● Data for review:
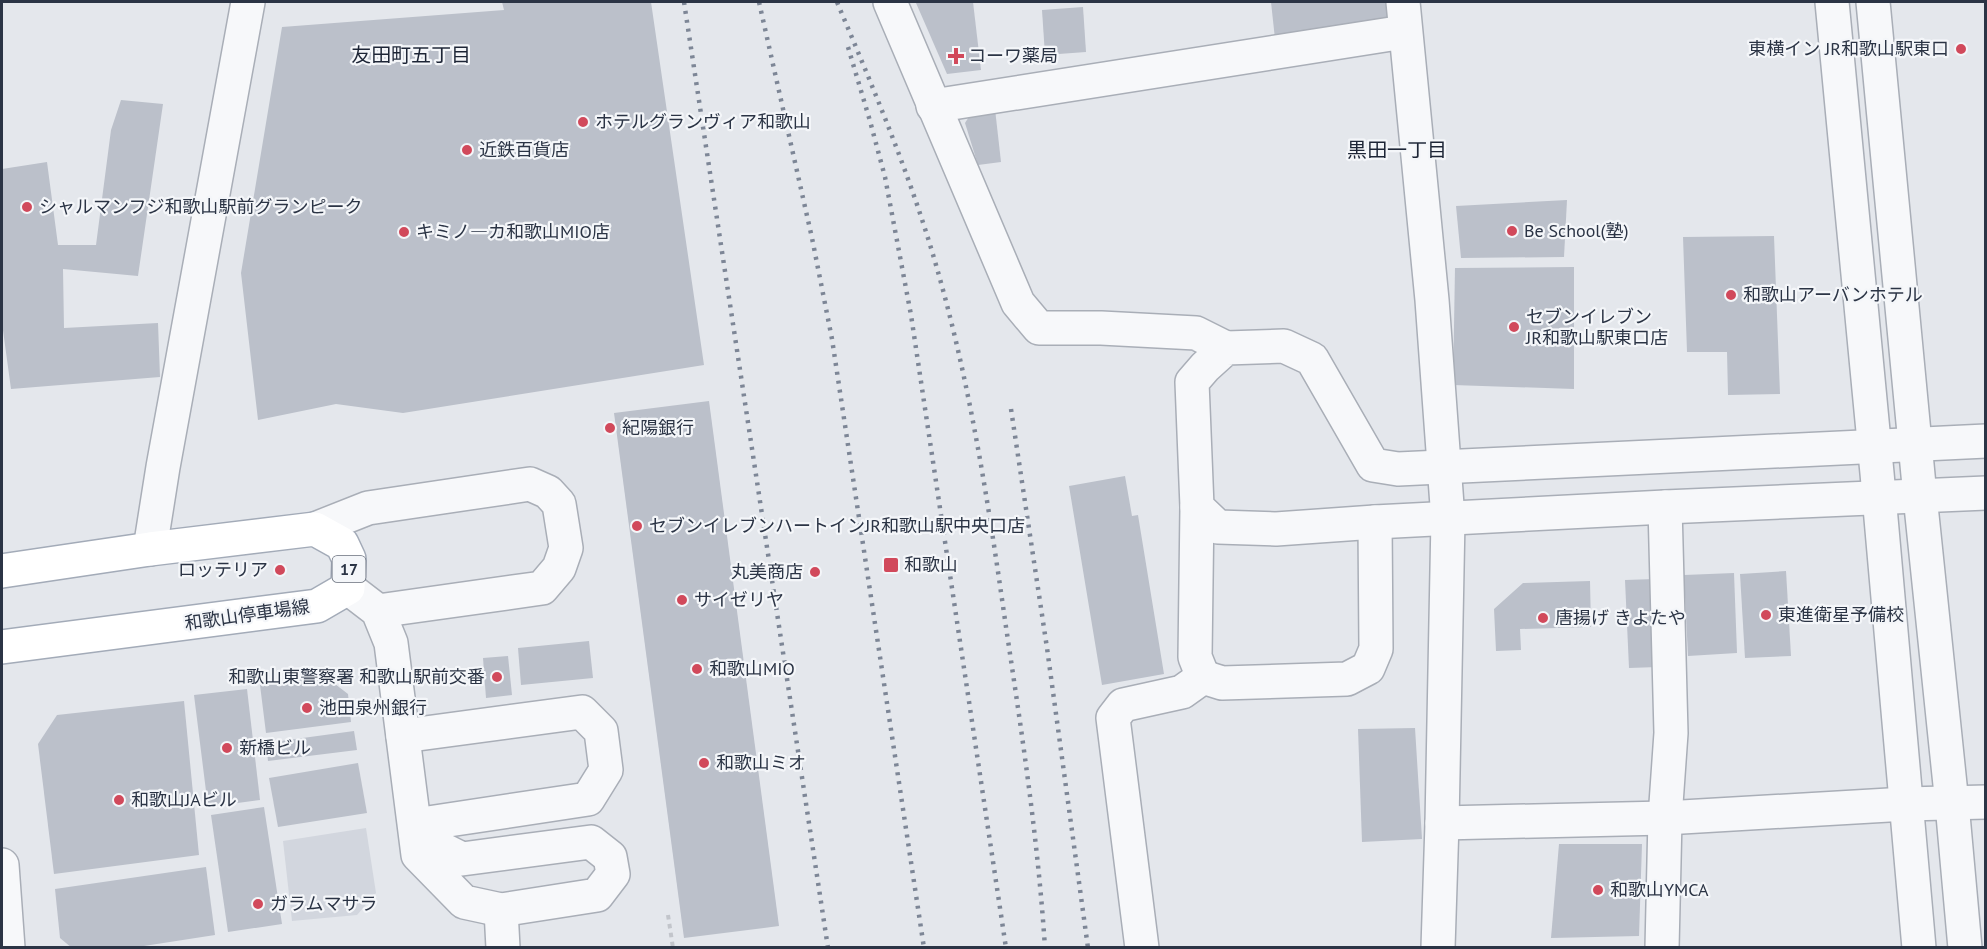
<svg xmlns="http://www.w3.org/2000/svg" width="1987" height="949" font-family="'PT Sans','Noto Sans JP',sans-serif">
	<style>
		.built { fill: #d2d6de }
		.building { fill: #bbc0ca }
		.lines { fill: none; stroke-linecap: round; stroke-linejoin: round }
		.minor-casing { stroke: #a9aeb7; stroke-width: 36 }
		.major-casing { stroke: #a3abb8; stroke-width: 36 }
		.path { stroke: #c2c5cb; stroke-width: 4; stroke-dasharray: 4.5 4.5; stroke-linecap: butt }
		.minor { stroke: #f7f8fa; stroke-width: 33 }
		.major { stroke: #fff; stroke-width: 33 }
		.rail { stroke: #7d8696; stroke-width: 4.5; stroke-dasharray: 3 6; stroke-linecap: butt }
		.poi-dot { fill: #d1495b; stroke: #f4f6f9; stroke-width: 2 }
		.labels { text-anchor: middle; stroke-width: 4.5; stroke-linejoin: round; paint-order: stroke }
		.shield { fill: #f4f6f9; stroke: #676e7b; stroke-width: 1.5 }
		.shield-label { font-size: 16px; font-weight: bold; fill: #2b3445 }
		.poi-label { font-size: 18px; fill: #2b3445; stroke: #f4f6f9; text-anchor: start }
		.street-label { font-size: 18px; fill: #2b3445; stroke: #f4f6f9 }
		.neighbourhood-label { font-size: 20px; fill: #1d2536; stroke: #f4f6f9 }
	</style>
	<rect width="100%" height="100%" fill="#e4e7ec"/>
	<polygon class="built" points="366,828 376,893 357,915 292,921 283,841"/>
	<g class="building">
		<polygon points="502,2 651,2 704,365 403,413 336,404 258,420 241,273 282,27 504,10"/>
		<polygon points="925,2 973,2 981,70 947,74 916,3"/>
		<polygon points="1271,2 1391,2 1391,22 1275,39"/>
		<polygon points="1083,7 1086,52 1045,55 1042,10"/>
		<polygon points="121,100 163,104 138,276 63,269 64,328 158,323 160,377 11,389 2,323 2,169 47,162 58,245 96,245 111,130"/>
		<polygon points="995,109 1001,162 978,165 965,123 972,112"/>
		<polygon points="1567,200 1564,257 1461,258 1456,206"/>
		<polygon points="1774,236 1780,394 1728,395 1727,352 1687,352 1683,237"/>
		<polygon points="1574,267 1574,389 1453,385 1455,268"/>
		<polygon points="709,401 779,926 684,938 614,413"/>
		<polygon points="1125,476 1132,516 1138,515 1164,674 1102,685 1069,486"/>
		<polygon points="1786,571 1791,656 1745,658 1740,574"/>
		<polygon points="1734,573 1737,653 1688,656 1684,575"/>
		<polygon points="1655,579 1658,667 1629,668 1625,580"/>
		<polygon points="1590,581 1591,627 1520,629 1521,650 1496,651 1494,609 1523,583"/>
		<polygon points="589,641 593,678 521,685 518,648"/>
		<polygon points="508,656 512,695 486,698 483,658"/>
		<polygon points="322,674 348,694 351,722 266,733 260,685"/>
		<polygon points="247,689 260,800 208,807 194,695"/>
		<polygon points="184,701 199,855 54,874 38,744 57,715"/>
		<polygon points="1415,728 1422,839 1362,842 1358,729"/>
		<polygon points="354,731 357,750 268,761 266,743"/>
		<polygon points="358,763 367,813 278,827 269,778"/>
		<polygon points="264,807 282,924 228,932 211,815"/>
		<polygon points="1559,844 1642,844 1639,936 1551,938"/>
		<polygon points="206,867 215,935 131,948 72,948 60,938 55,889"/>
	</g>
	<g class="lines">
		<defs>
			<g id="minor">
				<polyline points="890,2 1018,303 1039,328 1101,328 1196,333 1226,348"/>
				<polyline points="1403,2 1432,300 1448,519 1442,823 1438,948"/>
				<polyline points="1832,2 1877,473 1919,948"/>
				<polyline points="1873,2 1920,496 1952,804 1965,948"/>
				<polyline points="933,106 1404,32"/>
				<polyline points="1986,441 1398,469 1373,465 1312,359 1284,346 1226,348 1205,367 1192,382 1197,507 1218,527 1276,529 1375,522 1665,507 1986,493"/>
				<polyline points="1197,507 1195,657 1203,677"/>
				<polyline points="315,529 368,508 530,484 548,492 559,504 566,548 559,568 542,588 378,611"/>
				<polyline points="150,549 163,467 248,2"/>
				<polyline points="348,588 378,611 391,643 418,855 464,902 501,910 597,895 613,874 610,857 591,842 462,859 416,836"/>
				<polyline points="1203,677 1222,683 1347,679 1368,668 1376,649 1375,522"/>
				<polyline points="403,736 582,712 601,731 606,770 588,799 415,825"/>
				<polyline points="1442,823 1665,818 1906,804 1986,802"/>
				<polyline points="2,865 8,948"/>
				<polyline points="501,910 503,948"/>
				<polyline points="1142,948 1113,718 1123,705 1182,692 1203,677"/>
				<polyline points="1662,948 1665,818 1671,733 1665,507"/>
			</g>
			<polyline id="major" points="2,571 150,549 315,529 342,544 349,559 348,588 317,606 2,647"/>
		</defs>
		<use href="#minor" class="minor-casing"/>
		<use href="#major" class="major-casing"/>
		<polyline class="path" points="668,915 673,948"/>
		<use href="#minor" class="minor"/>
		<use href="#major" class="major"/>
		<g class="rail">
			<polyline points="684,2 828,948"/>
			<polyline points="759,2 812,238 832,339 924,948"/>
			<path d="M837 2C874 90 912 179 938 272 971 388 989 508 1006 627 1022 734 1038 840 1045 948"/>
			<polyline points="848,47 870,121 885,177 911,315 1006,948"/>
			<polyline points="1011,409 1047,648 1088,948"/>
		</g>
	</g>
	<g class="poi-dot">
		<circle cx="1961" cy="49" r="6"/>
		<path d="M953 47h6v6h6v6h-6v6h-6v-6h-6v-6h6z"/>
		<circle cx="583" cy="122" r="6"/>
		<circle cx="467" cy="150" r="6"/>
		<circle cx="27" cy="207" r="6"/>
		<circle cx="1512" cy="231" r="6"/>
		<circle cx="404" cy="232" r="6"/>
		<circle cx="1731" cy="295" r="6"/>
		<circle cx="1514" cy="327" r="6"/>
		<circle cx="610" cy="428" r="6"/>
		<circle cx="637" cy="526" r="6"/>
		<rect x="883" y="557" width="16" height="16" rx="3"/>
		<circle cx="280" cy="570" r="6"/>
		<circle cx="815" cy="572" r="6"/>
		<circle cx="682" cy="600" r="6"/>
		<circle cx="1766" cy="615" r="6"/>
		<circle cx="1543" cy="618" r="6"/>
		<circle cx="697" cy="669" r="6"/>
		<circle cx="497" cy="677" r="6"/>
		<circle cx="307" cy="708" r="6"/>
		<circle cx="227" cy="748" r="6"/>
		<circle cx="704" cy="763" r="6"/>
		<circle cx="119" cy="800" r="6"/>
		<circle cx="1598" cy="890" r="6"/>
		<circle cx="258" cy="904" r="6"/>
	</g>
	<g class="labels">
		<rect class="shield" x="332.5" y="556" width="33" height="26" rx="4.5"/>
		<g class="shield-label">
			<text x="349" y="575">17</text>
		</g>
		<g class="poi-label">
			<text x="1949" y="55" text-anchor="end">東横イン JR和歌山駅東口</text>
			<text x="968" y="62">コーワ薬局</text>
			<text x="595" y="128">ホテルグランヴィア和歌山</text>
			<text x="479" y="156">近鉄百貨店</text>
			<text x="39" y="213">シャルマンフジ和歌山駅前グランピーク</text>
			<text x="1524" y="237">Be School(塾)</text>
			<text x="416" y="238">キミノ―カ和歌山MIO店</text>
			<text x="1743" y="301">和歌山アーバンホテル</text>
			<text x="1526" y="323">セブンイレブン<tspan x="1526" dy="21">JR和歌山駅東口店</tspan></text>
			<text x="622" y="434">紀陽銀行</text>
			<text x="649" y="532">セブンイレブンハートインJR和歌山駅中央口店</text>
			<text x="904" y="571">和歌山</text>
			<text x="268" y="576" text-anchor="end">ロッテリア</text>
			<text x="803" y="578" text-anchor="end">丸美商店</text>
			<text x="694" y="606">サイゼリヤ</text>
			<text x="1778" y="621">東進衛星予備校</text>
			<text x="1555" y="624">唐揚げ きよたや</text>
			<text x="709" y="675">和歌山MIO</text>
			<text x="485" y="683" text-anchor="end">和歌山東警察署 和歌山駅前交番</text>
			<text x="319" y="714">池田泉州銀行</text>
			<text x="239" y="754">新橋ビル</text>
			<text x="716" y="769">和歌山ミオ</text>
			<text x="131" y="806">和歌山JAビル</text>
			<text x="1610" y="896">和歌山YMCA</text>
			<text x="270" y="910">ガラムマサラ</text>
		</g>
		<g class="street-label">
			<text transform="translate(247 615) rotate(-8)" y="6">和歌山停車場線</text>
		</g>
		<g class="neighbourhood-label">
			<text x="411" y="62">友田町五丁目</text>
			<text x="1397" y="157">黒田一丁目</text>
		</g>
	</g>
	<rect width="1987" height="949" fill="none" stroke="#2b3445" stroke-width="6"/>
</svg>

● How to complete this task: Search the preceding listing for "neighbourhood", then copy every line that holds it.

● Completed task:
		.neighbourhood-label { font-size: 20px; fill: #1d2536; stroke: #f4f6f9 }
		<g class="neighbourhood-label">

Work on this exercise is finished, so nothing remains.